I have no idea if the Russian — actually called “The Russian Cocktail” by Craddock, who called about 90% of his drinks the “the _____ Cocktail” — was an invention of prohibition-era booze marketers trying to popularize vodka in Western Europe and the soon-to-be post-18th Amendment U.S. (See the Moscow Mule, which came a bit later). I do know, however,  that mixing vodka with a chocolate liqueur and the right kind of gin makes for a drink that’s definitely sweet, but with just enough bite to be interesting. It’s also about as easy to make as a cocktail gets.

The Russian

3/4 ounce vodka
3/4 ounce gin
3/4 ounce cream de cacao

Combine your liquids in a cocktail shaker with a ton of ice. Shake very vigorously. Strain into a cocktail glass chilled within an inch of its life. Toast, Dostoevsky, who gave the world “The Brothers Karamazov,” “Crime and Punishment, and “The Idiot” and this perhaps tangentially related joke.

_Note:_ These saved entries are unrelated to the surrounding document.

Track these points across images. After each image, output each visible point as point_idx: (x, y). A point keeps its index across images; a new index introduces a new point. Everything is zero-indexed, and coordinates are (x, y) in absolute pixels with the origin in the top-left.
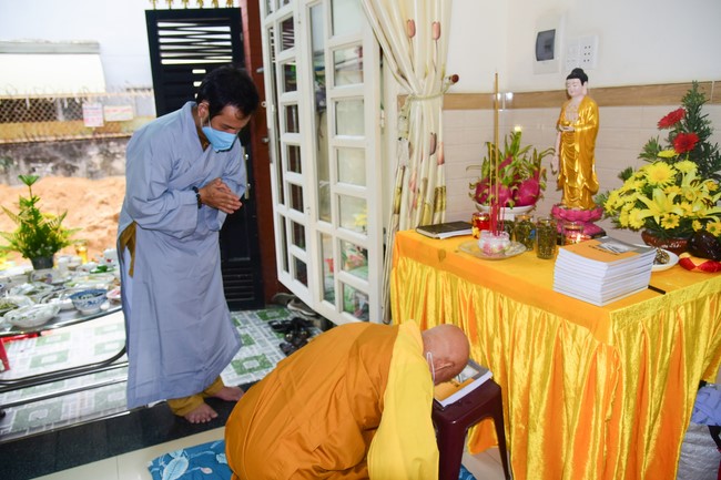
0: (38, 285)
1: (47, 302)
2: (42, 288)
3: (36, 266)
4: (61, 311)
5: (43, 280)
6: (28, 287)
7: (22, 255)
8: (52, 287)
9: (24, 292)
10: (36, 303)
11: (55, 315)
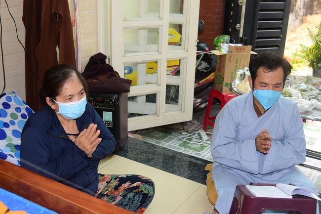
0: (310, 86)
1: (309, 100)
2: (312, 90)
3: (315, 73)
4: (315, 109)
5: (314, 85)
6: (304, 86)
7: (309, 63)
8: (318, 91)
9: (299, 88)
10: (303, 98)
11: (310, 109)
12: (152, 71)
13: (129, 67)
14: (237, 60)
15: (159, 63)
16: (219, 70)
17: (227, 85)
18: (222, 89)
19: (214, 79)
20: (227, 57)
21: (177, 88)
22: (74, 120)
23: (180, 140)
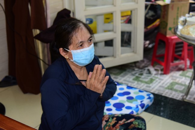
12: (109, 20)
13: (90, 19)
14: (178, 8)
15: (114, 14)
16: (164, 17)
17: (170, 29)
18: (166, 33)
19: (159, 25)
20: (170, 6)
21: (129, 34)
22: (84, 67)
23: (133, 75)
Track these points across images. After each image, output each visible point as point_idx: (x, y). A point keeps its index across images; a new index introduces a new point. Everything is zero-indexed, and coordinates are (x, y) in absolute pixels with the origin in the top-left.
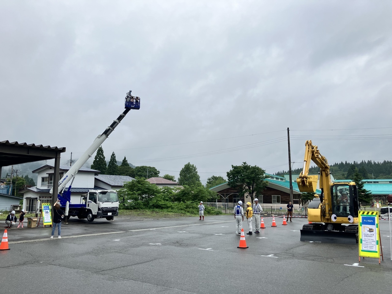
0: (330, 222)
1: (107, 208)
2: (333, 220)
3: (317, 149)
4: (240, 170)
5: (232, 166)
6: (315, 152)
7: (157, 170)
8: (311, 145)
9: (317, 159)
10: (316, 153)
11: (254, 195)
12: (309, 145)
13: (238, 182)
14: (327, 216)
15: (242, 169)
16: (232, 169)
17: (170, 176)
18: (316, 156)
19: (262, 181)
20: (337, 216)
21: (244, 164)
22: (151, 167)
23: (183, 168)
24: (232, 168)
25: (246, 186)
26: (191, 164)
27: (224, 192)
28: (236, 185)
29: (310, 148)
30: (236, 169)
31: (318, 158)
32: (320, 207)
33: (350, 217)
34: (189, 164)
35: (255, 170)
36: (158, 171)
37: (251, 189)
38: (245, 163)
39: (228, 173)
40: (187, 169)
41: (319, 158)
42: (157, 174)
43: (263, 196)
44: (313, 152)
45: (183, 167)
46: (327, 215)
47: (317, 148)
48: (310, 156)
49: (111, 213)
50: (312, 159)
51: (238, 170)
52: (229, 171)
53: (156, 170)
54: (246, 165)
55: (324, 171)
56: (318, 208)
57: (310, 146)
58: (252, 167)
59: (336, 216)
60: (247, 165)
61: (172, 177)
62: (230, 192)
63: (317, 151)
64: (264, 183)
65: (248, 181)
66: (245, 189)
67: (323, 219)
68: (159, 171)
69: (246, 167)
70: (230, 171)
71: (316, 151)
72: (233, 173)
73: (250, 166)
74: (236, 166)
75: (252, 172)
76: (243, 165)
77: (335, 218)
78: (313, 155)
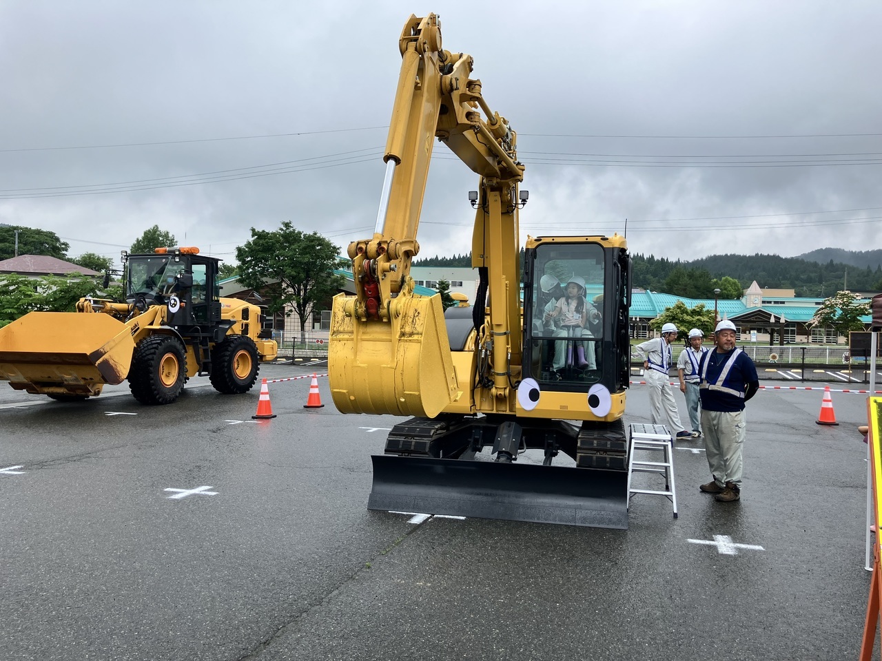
0: (508, 412)
2: (524, 404)
3: (472, 77)
4: (273, 244)
5: (253, 230)
6: (455, 96)
7: (62, 241)
8: (434, 48)
9: (469, 134)
10: (464, 98)
11: (309, 308)
12: (420, 51)
13: (266, 276)
14: (500, 386)
15: (278, 242)
16: (251, 240)
17: (99, 259)
18: (462, 119)
19: (330, 275)
20: (544, 387)
21: (284, 229)
22: (42, 232)
23: (140, 238)
24: (253, 236)
25: (288, 286)
26: (162, 229)
28: (262, 282)
29: (431, 71)
30: (261, 239)
31: (473, 127)
32: (470, 344)
33: (599, 390)
34: (156, 229)
35: (313, 243)
36: (63, 244)
37: (302, 293)
38: (287, 225)
39: (239, 249)
40: (149, 242)
41: (478, 130)
42: (59, 249)
44: (445, 94)
45: (141, 236)
46: (501, 382)
47: (469, 65)
48: (429, 116)
50: (442, 135)
51: (267, 243)
52: (242, 245)
53: (57, 240)
54: (291, 229)
55: (498, 188)
56: (462, 350)
57: (428, 54)
58: (305, 235)
59: (540, 385)
60: (294, 230)
61: (104, 260)
63: (471, 84)
64: (336, 280)
65: (293, 273)
66: (286, 293)
67: (482, 397)
68: (66, 244)
69: (290, 237)
70: (246, 246)
71: (463, 89)
72: (252, 251)
73: (300, 233)
74: (264, 231)
75: (305, 248)
76: (282, 229)
77: (534, 395)
78: (446, 109)
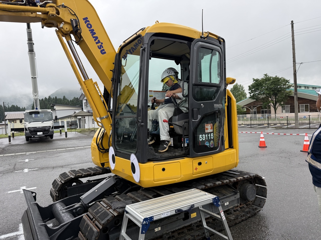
1: (36, 127)
5: (254, 79)
11: (277, 105)
21: (265, 77)
24: (254, 81)
25: (269, 98)
27: (251, 105)
30: (257, 81)
33: (134, 159)
37: (274, 100)
38: (266, 75)
39: (249, 87)
43: (290, 106)
49: (42, 133)
51: (259, 82)
52: (250, 85)
58: (272, 78)
60: (269, 77)
62: (256, 104)
69: (267, 79)
74: (257, 79)
75: (272, 82)
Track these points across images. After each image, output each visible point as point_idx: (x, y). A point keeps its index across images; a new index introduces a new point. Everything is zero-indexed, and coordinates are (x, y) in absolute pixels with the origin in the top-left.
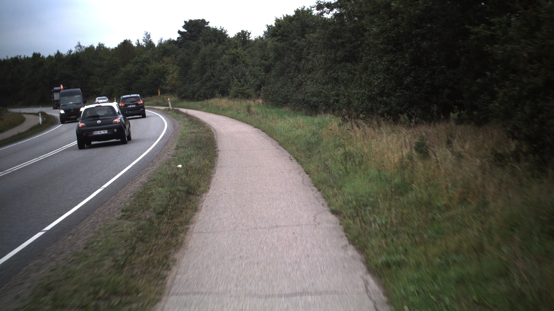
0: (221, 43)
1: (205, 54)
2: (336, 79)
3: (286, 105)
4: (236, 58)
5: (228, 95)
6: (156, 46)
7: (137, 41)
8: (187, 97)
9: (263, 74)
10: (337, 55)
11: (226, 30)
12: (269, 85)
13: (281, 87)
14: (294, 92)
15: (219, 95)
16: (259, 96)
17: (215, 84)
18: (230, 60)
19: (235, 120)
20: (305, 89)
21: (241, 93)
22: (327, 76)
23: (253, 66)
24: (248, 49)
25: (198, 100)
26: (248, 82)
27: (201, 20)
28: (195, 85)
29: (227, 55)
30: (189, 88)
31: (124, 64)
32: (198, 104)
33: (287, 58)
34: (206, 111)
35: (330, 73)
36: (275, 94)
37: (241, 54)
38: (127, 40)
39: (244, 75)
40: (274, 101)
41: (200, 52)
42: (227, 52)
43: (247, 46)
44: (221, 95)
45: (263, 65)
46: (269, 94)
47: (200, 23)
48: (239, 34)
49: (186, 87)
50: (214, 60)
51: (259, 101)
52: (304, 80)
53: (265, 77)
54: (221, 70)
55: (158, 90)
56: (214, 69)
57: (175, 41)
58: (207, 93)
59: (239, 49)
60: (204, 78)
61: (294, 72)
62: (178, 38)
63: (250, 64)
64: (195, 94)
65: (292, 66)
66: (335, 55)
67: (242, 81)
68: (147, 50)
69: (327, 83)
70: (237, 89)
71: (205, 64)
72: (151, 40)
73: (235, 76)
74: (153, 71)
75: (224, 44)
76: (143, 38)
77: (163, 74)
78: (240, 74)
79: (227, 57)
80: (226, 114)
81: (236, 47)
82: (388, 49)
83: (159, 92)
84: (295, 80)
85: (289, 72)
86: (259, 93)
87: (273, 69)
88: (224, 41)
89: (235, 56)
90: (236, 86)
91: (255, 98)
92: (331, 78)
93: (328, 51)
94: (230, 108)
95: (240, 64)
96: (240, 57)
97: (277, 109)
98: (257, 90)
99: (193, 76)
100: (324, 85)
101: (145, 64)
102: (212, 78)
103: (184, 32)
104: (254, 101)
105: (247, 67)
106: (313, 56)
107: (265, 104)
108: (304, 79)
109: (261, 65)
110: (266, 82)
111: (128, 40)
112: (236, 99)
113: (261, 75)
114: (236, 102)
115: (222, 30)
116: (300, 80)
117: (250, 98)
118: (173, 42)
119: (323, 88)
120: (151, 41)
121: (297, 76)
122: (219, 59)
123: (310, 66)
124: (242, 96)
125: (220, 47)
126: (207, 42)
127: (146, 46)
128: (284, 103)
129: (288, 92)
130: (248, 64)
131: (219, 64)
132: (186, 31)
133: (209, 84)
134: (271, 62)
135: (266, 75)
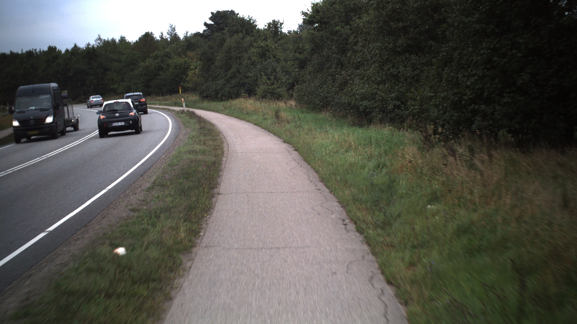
0: (249, 35)
1: (231, 46)
2: (396, 77)
3: (325, 108)
4: (266, 52)
5: (256, 94)
6: (181, 39)
7: (161, 34)
8: (210, 96)
9: (297, 70)
10: (397, 44)
11: (255, 20)
12: (304, 83)
13: (319, 86)
14: (337, 93)
15: (245, 94)
16: (291, 96)
17: (241, 82)
18: (259, 54)
19: (260, 128)
20: (352, 90)
21: (270, 93)
22: (384, 73)
23: (286, 61)
24: (279, 42)
25: (221, 100)
26: (279, 79)
27: (230, 12)
28: (219, 82)
29: (255, 48)
30: (212, 86)
31: (144, 59)
32: (220, 105)
33: (326, 49)
34: (228, 115)
35: (387, 68)
36: (312, 95)
37: (272, 47)
38: (148, 32)
39: (275, 71)
40: (310, 104)
41: (225, 45)
42: (255, 44)
43: (279, 37)
44: (248, 94)
45: (297, 59)
46: (304, 95)
47: (229, 14)
48: (269, 24)
49: (209, 84)
50: (240, 53)
51: (291, 103)
52: (350, 78)
53: (299, 74)
54: (248, 65)
55: (179, 87)
56: (240, 64)
57: (201, 33)
58: (231, 92)
59: (269, 41)
60: (228, 75)
61: (336, 68)
62: (204, 31)
63: (282, 58)
64: (219, 93)
65: (334, 60)
66: (395, 43)
67: (272, 78)
68: (171, 44)
69: (383, 82)
70: (266, 87)
71: (231, 59)
72: (176, 33)
73: (264, 72)
74: (174, 67)
75: (252, 35)
76: (168, 31)
77: (184, 69)
78: (270, 71)
79: (255, 50)
80: (250, 119)
81: (265, 39)
82: (487, 31)
83: (180, 90)
84: (338, 77)
85: (330, 68)
86: (291, 92)
87: (309, 63)
88: (252, 32)
89: (264, 50)
90: (264, 84)
91: (287, 99)
92: (389, 75)
93: (384, 39)
94: (255, 112)
95: (270, 59)
96: (271, 50)
97: (314, 115)
98: (289, 89)
99: (216, 72)
100: (378, 85)
101: (166, 58)
102: (237, 74)
103: (211, 25)
104: (286, 103)
105: (278, 63)
106: (363, 46)
107: (299, 106)
108: (349, 76)
109: (294, 59)
110: (301, 80)
111: (150, 32)
112: (264, 100)
113: (295, 72)
114: (263, 104)
115: (250, 20)
116: (344, 78)
117: (281, 99)
118: (199, 35)
119: (378, 89)
120: (175, 35)
121: (340, 72)
122: (246, 53)
123: (359, 60)
124: (272, 96)
125: (248, 38)
126: (232, 33)
127: (171, 39)
128: (323, 107)
129: (328, 93)
130: (279, 59)
131: (246, 58)
132: (213, 23)
133: (234, 81)
134: (306, 56)
135: (300, 71)
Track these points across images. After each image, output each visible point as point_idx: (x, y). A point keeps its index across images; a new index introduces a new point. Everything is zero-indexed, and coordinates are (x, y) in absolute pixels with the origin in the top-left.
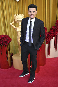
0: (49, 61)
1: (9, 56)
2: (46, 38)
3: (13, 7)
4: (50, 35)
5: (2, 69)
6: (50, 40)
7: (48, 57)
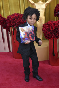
5: (15, 59)
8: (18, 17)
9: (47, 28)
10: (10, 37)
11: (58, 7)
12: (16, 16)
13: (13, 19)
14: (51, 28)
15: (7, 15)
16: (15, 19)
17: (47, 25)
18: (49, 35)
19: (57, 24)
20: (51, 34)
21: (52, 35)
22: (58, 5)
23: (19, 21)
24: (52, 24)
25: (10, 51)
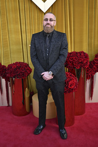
0: (91, 108)
1: (27, 95)
2: (88, 71)
3: (37, 20)
4: (95, 67)
5: (15, 116)
6: (94, 73)
7: (91, 102)
8: (20, 66)
10: (10, 88)
12: (17, 65)
13: (15, 69)
15: (7, 62)
23: (21, 72)
25: (9, 106)
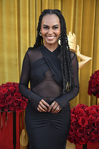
8: (15, 91)
9: (73, 120)
11: (96, 79)
12: (10, 89)
13: (5, 95)
14: (80, 121)
16: (7, 96)
17: (73, 113)
18: (77, 137)
19: (94, 114)
20: (80, 135)
21: (83, 137)
22: (96, 72)
23: (16, 100)
24: (82, 114)
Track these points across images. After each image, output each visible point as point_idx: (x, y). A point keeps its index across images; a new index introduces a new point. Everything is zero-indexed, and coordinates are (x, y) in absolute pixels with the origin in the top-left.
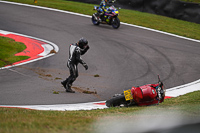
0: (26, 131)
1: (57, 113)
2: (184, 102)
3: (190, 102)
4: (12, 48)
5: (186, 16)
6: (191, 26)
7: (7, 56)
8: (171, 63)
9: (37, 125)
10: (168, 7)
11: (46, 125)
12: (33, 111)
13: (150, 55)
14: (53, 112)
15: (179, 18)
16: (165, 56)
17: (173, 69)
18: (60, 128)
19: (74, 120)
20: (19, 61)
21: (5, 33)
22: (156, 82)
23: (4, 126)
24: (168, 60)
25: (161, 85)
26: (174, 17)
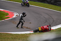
0: (9, 40)
1: (18, 34)
2: (57, 31)
3: (59, 31)
4: (4, 15)
5: (57, 4)
6: (59, 8)
7: (3, 17)
8: (53, 19)
9: (12, 38)
10: (52, 2)
11: (15, 38)
12: (11, 34)
13: (47, 16)
14: (17, 34)
15: (55, 5)
16: (51, 17)
17: (54, 21)
18: (19, 39)
19: (23, 37)
20: (7, 19)
21: (2, 10)
22: (48, 25)
23: (2, 39)
24: (52, 18)
25: (50, 26)
26: (54, 5)
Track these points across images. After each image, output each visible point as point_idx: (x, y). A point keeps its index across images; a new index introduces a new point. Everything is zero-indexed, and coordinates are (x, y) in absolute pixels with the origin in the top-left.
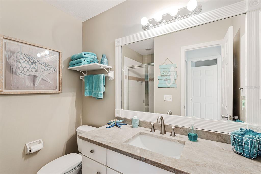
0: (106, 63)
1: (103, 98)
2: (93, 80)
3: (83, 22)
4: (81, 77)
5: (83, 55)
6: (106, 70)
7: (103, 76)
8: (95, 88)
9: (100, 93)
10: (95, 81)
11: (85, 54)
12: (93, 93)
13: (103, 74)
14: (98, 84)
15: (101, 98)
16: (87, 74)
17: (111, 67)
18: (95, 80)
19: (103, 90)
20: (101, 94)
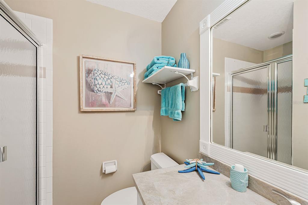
0: (185, 65)
1: (181, 120)
2: (170, 94)
3: (162, 22)
4: (159, 91)
5: (156, 61)
6: (187, 78)
7: (182, 87)
8: (172, 104)
9: (176, 112)
10: (171, 95)
11: (158, 60)
12: (169, 112)
13: (181, 84)
14: (175, 99)
15: (178, 119)
16: (165, 86)
17: (194, 71)
18: (172, 93)
19: (181, 107)
20: (178, 114)
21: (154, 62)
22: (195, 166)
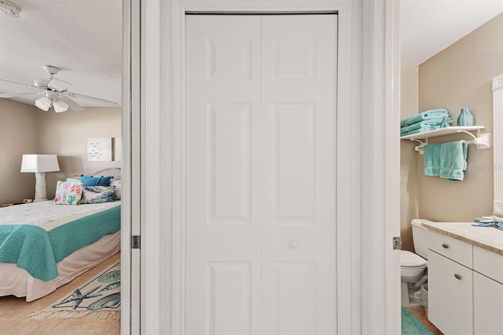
0: (469, 121)
1: (462, 180)
2: (441, 151)
3: (419, 64)
4: (416, 149)
5: (423, 117)
6: (472, 135)
7: (463, 144)
8: (446, 163)
9: (456, 171)
10: (444, 153)
11: (426, 116)
12: (441, 171)
13: (462, 141)
14: (452, 157)
15: (458, 179)
16: (427, 142)
17: (482, 127)
18: (445, 151)
19: (463, 166)
20: (458, 173)
21: (421, 118)
22: (492, 222)
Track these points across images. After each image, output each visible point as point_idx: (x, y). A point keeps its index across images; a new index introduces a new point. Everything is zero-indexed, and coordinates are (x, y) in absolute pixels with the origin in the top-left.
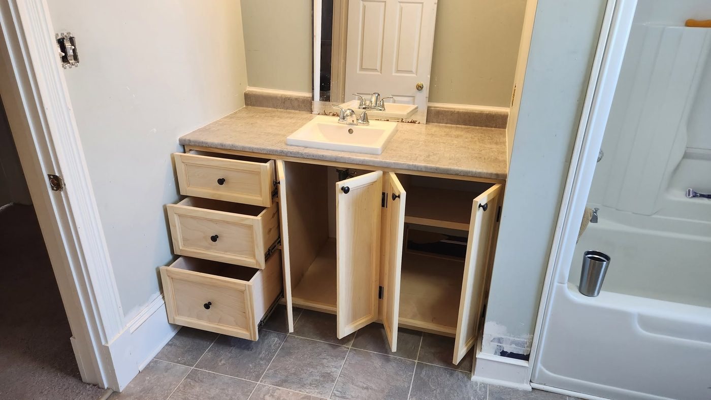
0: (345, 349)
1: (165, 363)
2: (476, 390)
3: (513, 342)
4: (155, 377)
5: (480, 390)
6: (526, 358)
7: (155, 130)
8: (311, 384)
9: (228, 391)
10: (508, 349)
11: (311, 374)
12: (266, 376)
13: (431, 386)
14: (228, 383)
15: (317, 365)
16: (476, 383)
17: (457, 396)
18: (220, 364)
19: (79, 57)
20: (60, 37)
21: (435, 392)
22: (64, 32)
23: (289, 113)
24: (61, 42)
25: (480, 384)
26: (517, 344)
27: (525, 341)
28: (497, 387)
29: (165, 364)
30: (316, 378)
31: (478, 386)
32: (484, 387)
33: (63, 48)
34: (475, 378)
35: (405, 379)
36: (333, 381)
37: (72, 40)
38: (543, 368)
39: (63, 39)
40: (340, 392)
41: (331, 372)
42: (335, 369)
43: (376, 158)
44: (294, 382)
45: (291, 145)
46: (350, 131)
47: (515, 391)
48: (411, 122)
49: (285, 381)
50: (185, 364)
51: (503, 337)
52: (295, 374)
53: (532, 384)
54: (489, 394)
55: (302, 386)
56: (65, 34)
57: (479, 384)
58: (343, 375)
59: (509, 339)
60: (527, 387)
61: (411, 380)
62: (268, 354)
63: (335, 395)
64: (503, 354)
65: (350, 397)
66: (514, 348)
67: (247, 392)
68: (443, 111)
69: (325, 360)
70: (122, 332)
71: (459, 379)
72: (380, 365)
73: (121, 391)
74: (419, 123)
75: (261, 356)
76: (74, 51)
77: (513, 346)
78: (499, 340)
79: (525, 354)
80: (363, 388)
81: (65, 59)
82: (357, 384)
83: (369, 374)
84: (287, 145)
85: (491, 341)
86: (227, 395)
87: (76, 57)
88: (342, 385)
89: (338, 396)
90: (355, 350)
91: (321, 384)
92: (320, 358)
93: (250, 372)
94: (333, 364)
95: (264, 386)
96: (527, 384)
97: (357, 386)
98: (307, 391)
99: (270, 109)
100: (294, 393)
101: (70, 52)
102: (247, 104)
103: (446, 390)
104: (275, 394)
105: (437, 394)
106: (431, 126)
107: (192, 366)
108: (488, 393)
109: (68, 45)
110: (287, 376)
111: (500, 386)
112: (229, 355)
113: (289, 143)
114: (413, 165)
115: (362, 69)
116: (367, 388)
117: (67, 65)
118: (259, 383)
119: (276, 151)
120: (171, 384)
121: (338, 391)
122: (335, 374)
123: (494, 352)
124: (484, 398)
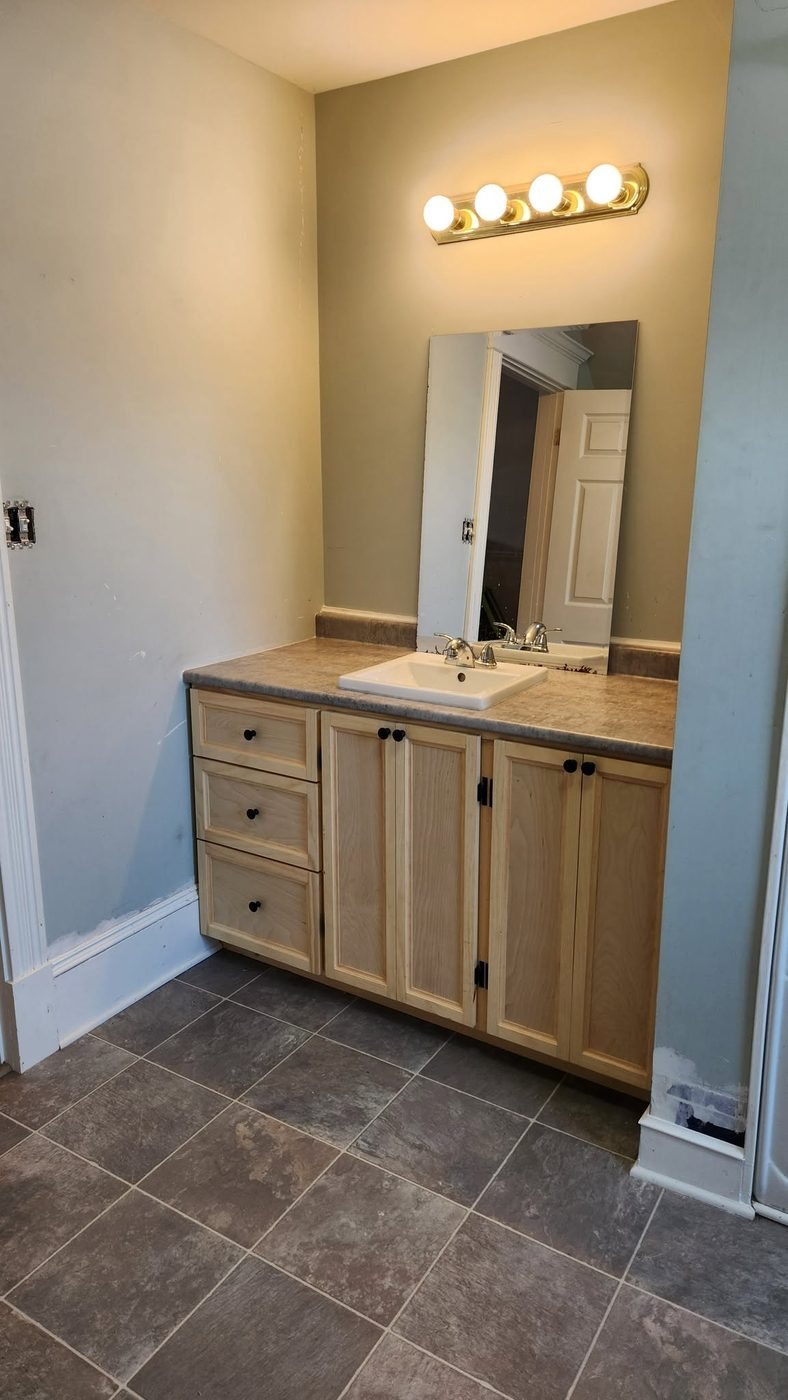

“Did you know the Russians are coming out with a new car. It’s called the Dostoyevsky?”

“Really.”

“Yeah, it’s available in a two-door and Fyodor.”

***

To be honest, this drink is about as Russian as that joke. The name notwithstanding, it’s neither the vodka or the gin that dominates this drink, it’s the creme de cacao. If you don’t love chocolate, you won’t love the Russian. That’s not to say the hard liquors don’t play crucial supporting roles.

This drink definitely works far better with a gin and a vodka able to stand up to a chocolate onslaught. My first time out, I used Sky Vodka, the last remnants of my No. 3 London Dry Gin, a flavorful and stout product, and Gionelli white creme de cacao. It was pretty darn delightful. Much less so, however, when I ran out to the local grocery story and decided to pick up a $20.00 double-sized bottle of Gordon’s Gin, which can often work delightfully in mixed drinks, including martinis. This time, however, it just didn’t have the gumption we needed. I was tempted to blame my more photogenic choice of DeKuyper’s brown creme de cacao for my insipid Russian but, on reflection, I decided the two chocolate liqueurs I used were about on par.

I next tried it with the Plymouth Gin that made the Olivette sing last week. Very good. Then, I tried it with 100 proof Smirnoff. Sweet, but strong like a Trotsky icepick.